The OpenWRF Gribs provided here are produced by the author of the site using EMS-WRF with the latest Non-Hydrostatic Mesoscale Model (ARW) core. The model software is generously provided by NOAA but requires some patience and determination to achieve a hands-free production.
The unique value offered by these products is that they are produced by a non-hydrosatic high resolution regional model that performs well in modeling local weather phenomena in comparison with global models such as the GFS which are hydrostatic models and by definition they model the synoptic scale of weather better than the mesoscale of regional/local weather phenomena.
In our production runs each main domain has a12km grid and the nested domains have 4km grids. Initialization is with current analysis meteorological data. Boundry conditions are provided by GFS forecast data. The domains have pre-generated high reslolution topography and coverage data as required by the physics of the model.
The runs are performed in parallel on four Linux clusters each consisting of two second hand HP DL360 G6 servers each with 2 Xeon 5650 CPUs and 12GB memory. In addion two stand alone Linux servers are also used for production. This give a total of 124 physical CPU cores for processing. Production runs take between 50 to 80 minutes plus about 15 minutes to publish.

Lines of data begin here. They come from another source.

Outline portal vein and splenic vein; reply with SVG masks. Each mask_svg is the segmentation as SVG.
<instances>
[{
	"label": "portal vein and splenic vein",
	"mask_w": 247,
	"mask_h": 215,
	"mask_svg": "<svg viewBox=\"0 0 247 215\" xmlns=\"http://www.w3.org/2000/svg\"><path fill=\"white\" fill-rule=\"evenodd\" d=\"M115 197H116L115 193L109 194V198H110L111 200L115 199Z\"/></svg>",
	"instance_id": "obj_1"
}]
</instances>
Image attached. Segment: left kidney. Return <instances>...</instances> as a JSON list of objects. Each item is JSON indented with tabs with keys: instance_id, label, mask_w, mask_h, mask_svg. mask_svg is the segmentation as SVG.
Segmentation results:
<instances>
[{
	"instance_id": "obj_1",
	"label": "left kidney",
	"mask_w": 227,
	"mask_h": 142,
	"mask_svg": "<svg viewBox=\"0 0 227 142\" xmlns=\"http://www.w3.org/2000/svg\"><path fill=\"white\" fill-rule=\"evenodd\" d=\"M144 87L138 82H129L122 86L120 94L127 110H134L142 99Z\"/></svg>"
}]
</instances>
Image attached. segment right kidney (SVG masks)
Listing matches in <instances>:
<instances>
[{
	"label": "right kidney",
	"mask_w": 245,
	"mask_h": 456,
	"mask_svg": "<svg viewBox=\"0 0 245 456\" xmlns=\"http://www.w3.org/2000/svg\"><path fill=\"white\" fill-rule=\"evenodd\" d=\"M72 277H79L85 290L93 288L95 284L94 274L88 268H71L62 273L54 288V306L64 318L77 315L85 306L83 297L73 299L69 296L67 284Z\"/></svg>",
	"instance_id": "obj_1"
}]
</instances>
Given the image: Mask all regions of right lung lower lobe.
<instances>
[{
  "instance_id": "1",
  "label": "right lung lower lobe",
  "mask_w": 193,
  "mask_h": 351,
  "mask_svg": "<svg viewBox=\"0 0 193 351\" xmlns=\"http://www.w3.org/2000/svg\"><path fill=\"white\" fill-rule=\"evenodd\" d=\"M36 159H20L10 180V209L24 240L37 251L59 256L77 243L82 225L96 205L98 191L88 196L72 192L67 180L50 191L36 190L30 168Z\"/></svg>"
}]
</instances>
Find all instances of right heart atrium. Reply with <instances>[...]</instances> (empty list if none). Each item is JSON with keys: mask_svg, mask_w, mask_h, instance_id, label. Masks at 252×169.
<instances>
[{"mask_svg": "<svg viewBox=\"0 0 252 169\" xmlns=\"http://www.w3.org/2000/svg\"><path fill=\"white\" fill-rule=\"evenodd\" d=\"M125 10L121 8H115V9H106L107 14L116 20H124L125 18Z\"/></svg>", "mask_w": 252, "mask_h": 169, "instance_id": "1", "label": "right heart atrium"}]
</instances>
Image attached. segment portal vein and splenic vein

Sea current data is generated by E.U. Copernicus Marine Environment Monitoring Service using the NEMO model and is added to the Grib files
Finally, the WAM wave data included in these gribs is also generated by E.U. Copernicus Marine Monitoring Service using the WAM cycle 4.5.4 model driven by ECMWF wind data.
What next?
I plan to add more daily runs at different times to produce other sailing grounds in the Med and beyond. This is dependent on obtaining more server resources. Offers are welcome.
Keep an eye on the upcoming additions.